Excerpts from a dataset

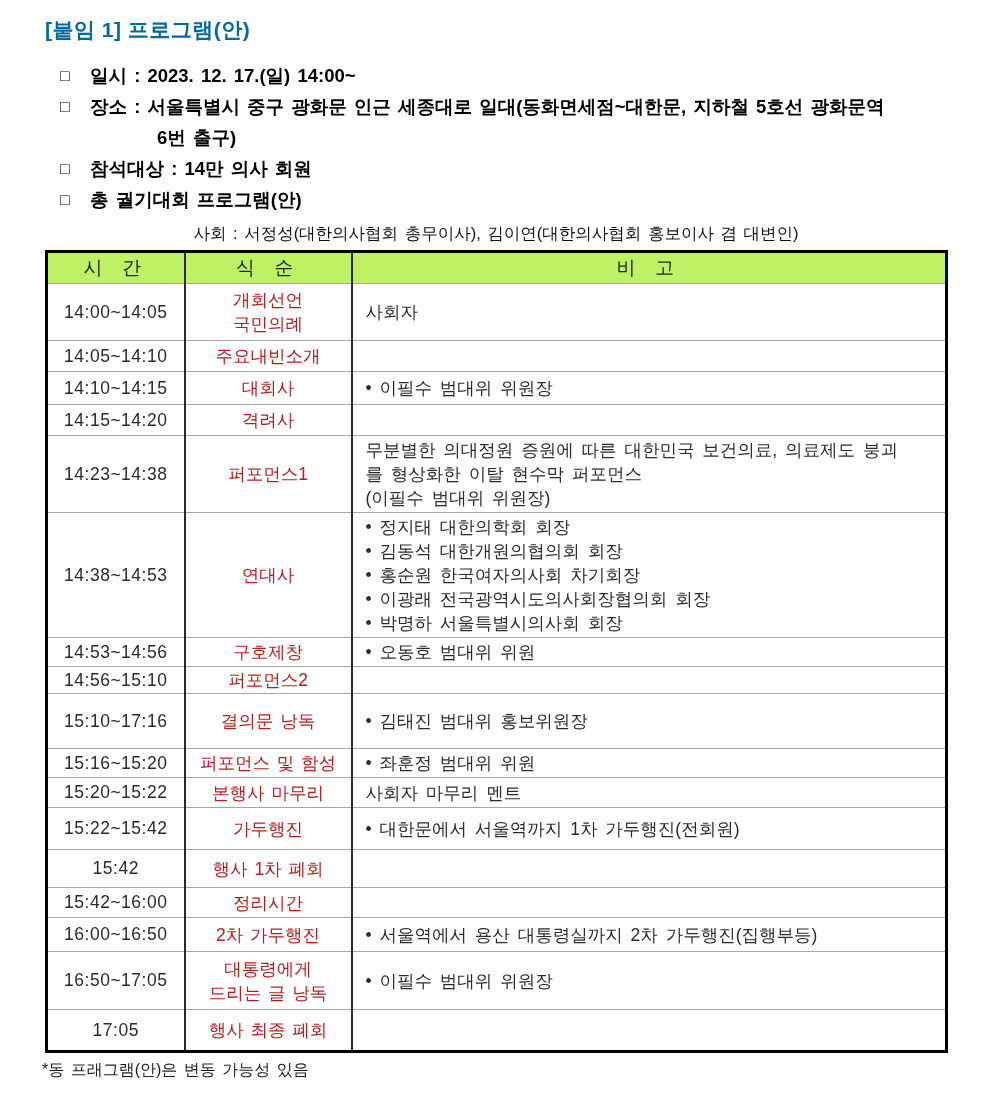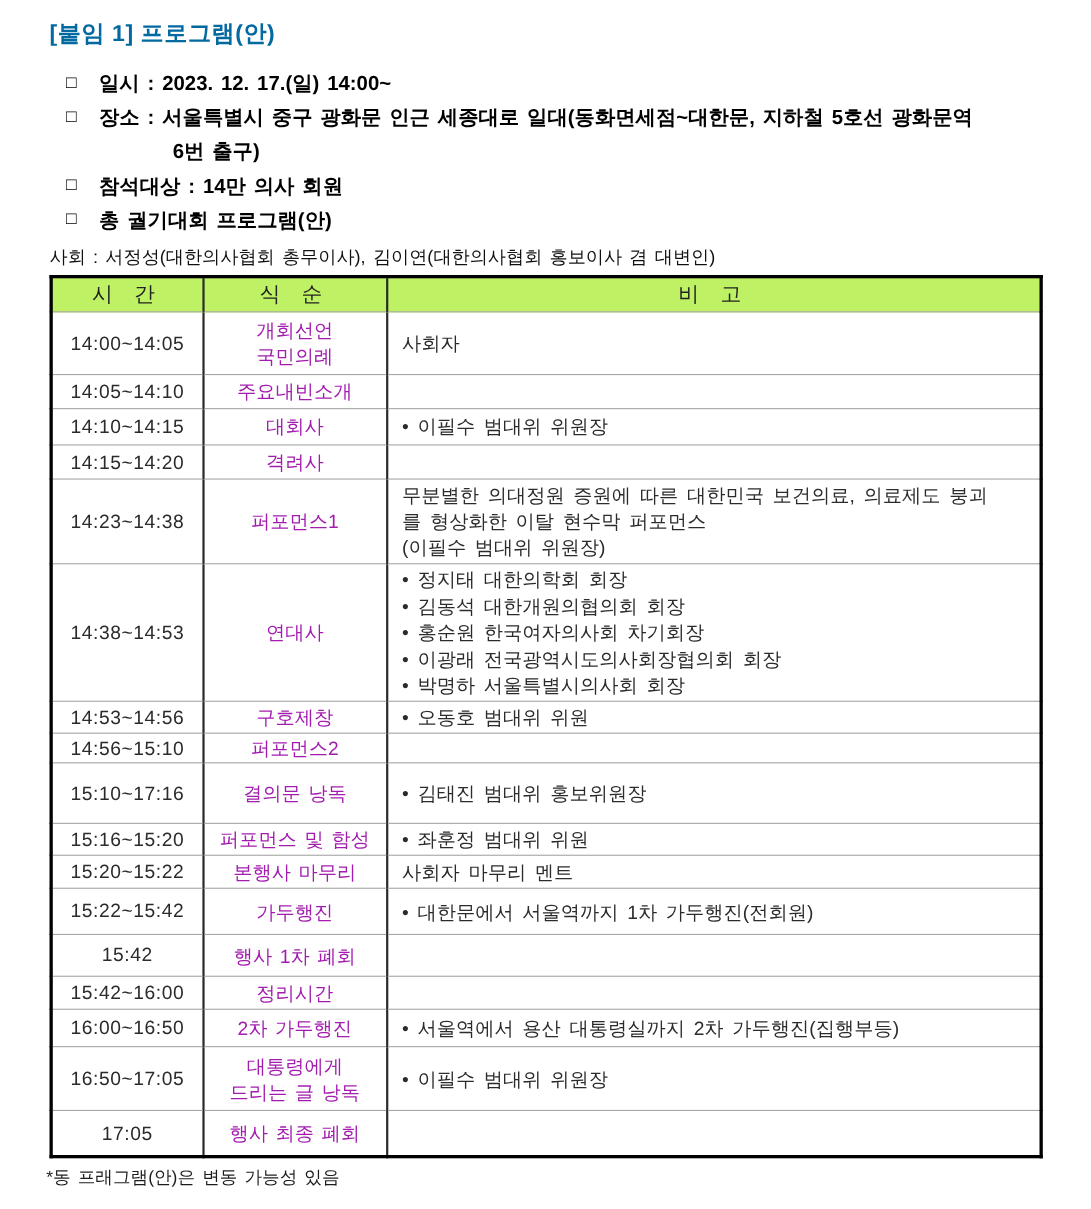--- a/index.html
+++ b/index.html
@@ -46,7 +46,7 @@
   }
 
   .host-line {
-    text-align: left;
+    text-align: center;
     font-size: 16.5px;
     word-spacing: 2px;
     margin: 8px 0 5px 0;

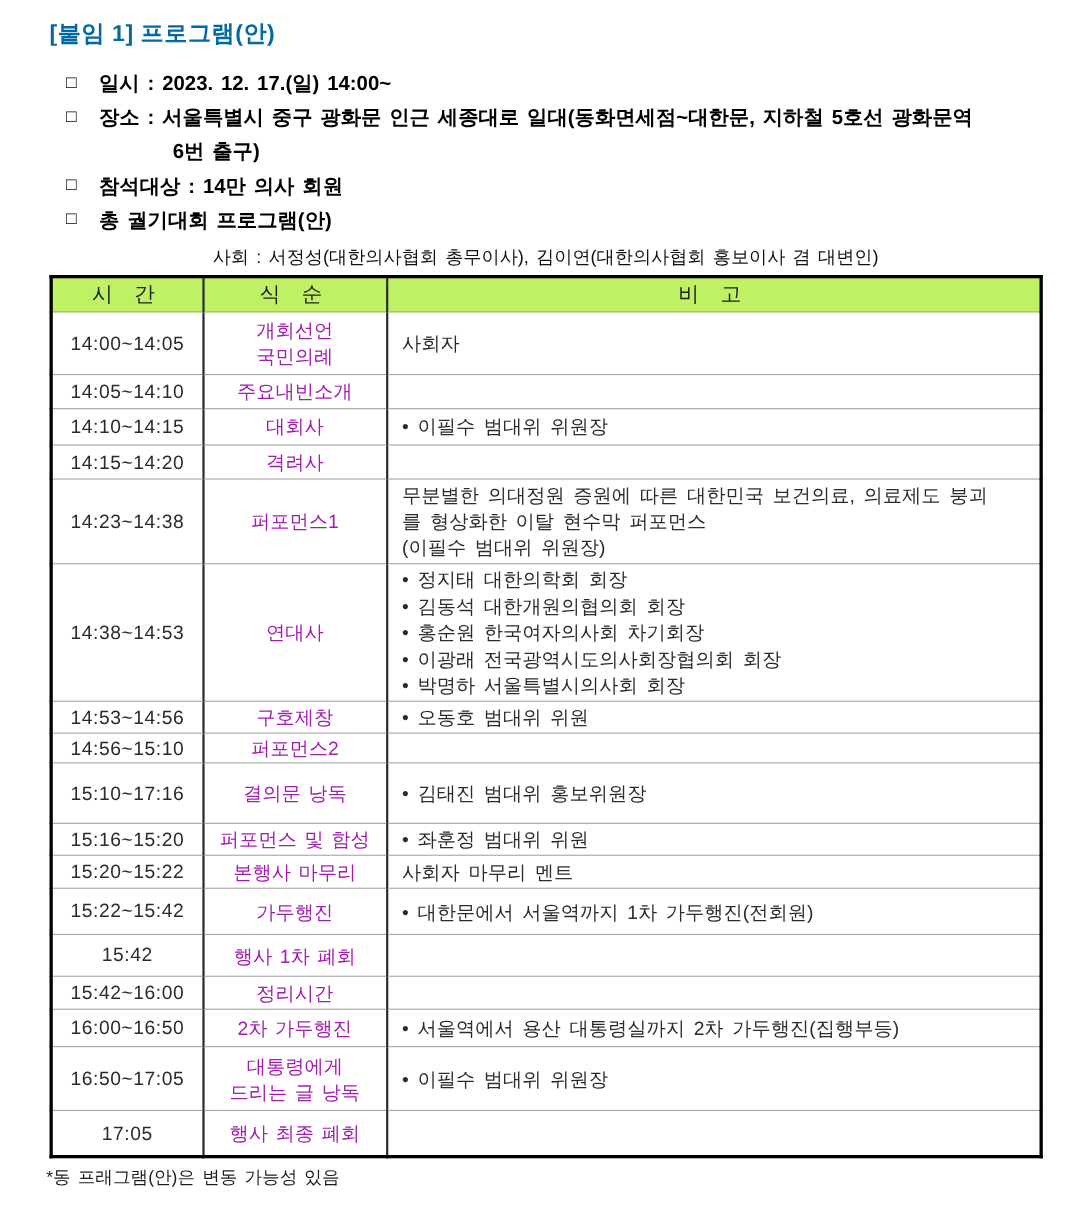--- a/index.html
+++ b/index.html
@@ -87,7 +87,7 @@
   td.c-item {
     text-align: center;
     font-size: 17.5px;
-    color: #a21caf;
+    color: #b91c1c;
     white-space: pre-line;
     line-height: 24px;
     word-spacing: 2px;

Request: All lines from the one containing "white-space: pre-line;" through the last line of the data, both included, are to be retyped exactly, and no other line belongs in the answer.

Written solution:
     white-space: pre-line;
     line-height: 24px;
     word-spacing: 2px;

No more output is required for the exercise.